NEW YORK — When Rabbi Menachem Mendel Schneerson died in 1994, there was no concern that his Chabad-Lubavitch movement might die along with him. The movement is not just a reflection of the Rebbe’s principles, but also his unparalleled spirit — that gallant hutzpa that few could replicate and fewer could top.
Twenty years after the beloved rabbi’s death, that spirit is still reaching thousands of new Jewish families and previously untouched parts of the globe.

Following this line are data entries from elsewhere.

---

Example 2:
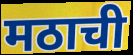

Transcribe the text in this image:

मठाची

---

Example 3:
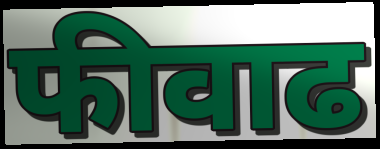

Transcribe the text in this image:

फीवाढ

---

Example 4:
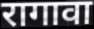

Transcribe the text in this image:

रागावा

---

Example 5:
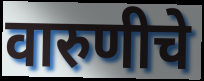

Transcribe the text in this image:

वारुणीचे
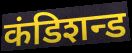
कंडिशन्ड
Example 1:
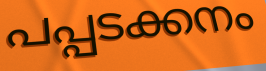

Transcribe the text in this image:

പപ്പടക്കനം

That powerful vitality was on display on Sunday in a tremendous South Brooklyn warehouse that welcomed emissaries, or shluchim, from all over the world for the annual International Conference of Chabad-Lubavitch Emissaries: In the dimly lit terminal, the chilly haze of the borough’s Gowanus Bay neighborhood faded into a world buzzing with the lyrical energy of 4,200 rabbis and 1,000 more laypeople, all gathered in the name of Judaism.
The conference has evolved to be, as Binghamton, New York’s Chabad Rabbi Levi Slonim called it, “the world’s biggest family reunion.”

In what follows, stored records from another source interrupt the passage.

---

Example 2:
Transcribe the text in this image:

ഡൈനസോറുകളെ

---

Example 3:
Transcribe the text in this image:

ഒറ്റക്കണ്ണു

With 80 countries represented — including new recruits like Angola, Ghana, Jamaica, and Kenya — and 49 American states (South Dakota being the sole holdout) — you wouldn’t expect such an event to manage any degree of intimacy. But despite its numeric grandeur, the conference does actually bear the ambiance of a gathering of old friends. In fact, when Rabbi Yehuda Krinsky addressed the emissaries with stories about the Rebbe’s late-in-life elation, the room felt almost like a circle of chums celebrating a cherished member of the unit. It is perhaps this personal relationship with the essence of Schneerson that helps to keep his legacy so vibrantly active.
“Year after after… I felt a discernible change, a palpable elatedness, in the Rebbe’s disposition,” Krinsky said, likening the gathering of Schneerson’s schluchim to “children coming home to visit their father.”
With such immediate access to the man and his ideologies, it is no wonder that the community feels prepared to complete the charge to bring the Chabad mission all over the world.
“The Rebbe wanted every Jew in every nation to have access to Torah and mitzvahs,” Israel’s Knesset Speaker Yuli Edelstein said to the congregation. “He knew that reuniting Jews by connecting them with their heritage would bring redemption to this world.”
‘The Rebbe wanted every Jew in every nation to have access to Torah and mitzvahs’
Echoing those sentiments was Rabbi Asher Federman, emissary at the Virgin Islands’ first and only Chabad house, which set up camp in 2005 and has grown to offer a daily minyan (prayer quorum) and welcomes tens of thousands of Jews every year. According to Federman, Jews living in the Virgin Islands look to Chabad for what he calls their “real home.”
“They smell in the challah their grandmother. The chicken soup reminds them of childhood,” Federman said. He asserted that even visitors to the island who were not entrenched in Jewish custom, nor knowingly seeking it, would find comfort in his Chabad house. The rabbi has seen travelers wear tefillin for the very first time while under his roof; many go on to carry the tradition back home with them — an unexpected souvenir of their vacation to the Caribbean isle.
But Chabad isn’t banking on heart alone. Federman articulated an old advertising technique behind the location of his house — “It’s a very visible product in a very small market,” citing the diminutive size of the Virgin Islands.
Similar sentiments were expressed by the popular Rabbi Yosef C. Kantor, a shaliach from one of the seven existing houses in Thailand, who detailed a time-honored maxim of the Chabad-Lubavitch business model.
“[Chabad] should be like Gimbels. For any Jew, for anything he needs…they know what they’ll get here,” said Kantor.
‘[Chabad] should be like Gimbels. For any Jew, for anything he needs…they know what they’ll get here’
Clearly, Chabad-Lubavich employs business savvy in getting out its message. Perhaps that is part of the reason why optimism for the future of Chabad was so high in a country where Judaism has been hard-pressed to find a purchase for many decade — Germany.
“Nowhere is there a greater contrast of the dark of the past and the light of the future,” Berlin emissary Rabbi Yehuda Teichtal said. Through Chabad, Teichtal said, he’s seen hope return to that country.
Ultimately, the spirit of Chabad and the Rebbe himself boils down to a mentality that will never go out of style: the warm welcome of any and all Jewish men, women, and children.
While the Rebbe might have commanded the lion’s share of the room’s affection, love for one another was also dispersed throughout. It seemed impossible at first, for instance, to win a minute with the unbelievably popular Kantor, who received more excited salutations in the span of a few moments at the conference than the average person collects over a lifetime. But Kantor has time for everybody, too.
Sticking out like a sore thumb among the emissaries, I found myself engaged in lengthy, animated conversations, ushered into circles of ecstatic prayer, and wrangled into a colossal dance to close out the night. You haven’t truly cut the rug until you’ve done so with 4,200 rabbis.